* **BRIEF**: Rewrite the items from the line containing "Malcolm: Malcolm -> Makaela" through the line containing "Project colour: red -> black", inclusive, as a numbered list with no blank lines.

* **PROVIDED DATA**:
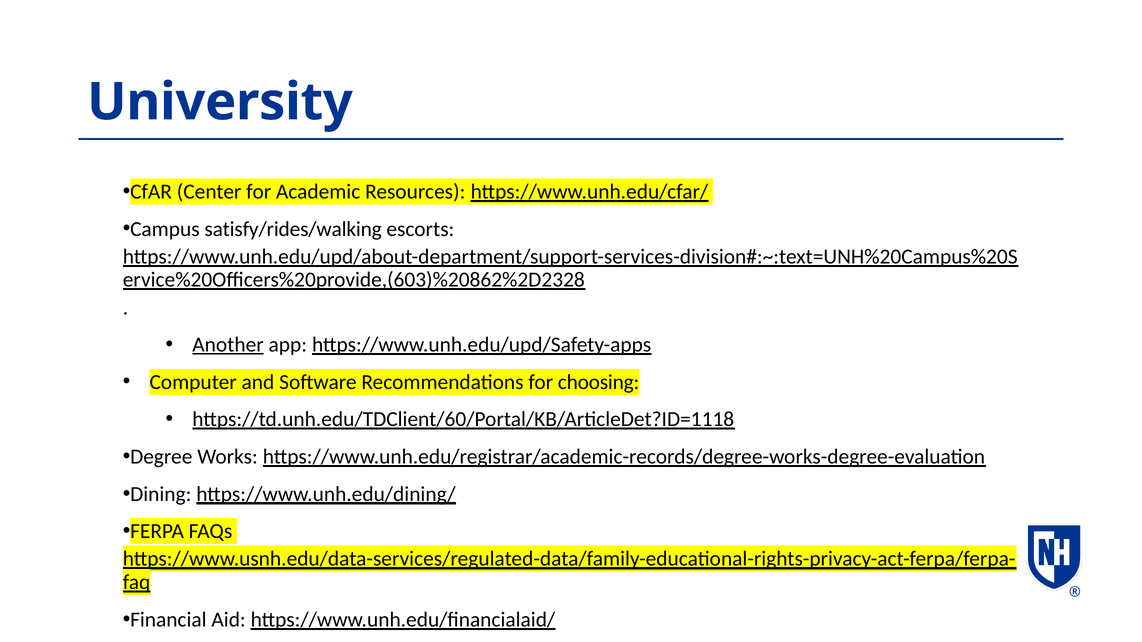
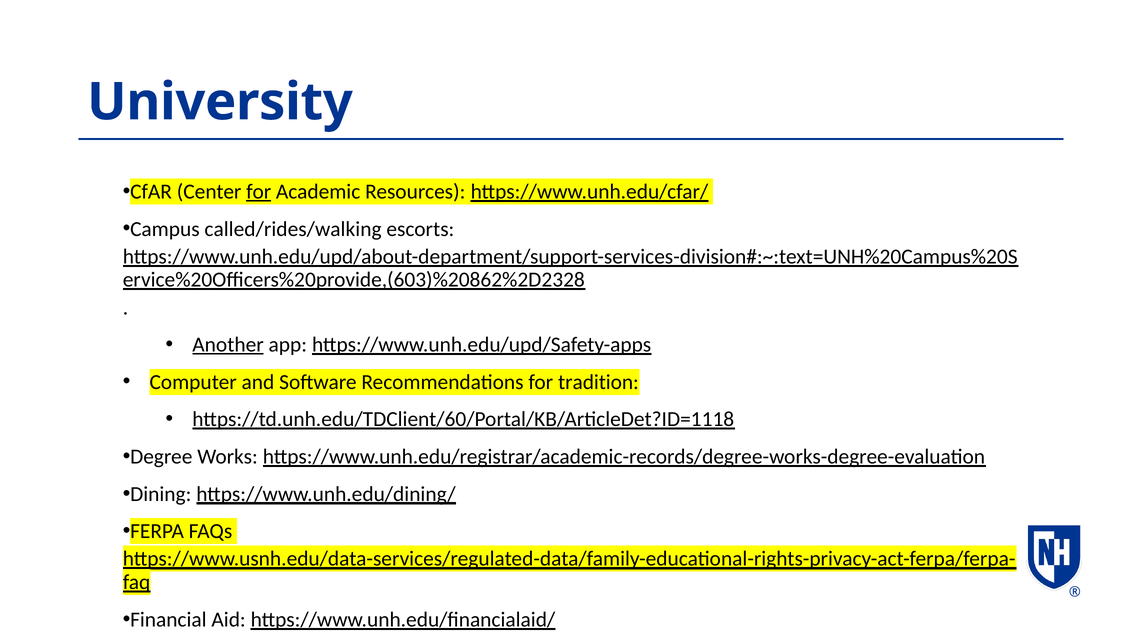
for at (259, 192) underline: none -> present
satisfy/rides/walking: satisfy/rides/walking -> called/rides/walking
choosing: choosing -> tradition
--
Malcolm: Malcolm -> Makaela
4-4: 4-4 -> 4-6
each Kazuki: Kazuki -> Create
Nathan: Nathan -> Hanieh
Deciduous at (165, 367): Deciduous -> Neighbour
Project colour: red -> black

* **SOLVED PROBLEM**:
1. Malcolm: Malcolm -> Makaela
2. 4-4: 4-4 -> 4-6
3. each Kazuki: Kazuki -> Create
4. Nathan: Nathan -> Hanieh
5. Deciduous at (165, 367): Deciduous -> Neighbour
6. Project colour: red -> black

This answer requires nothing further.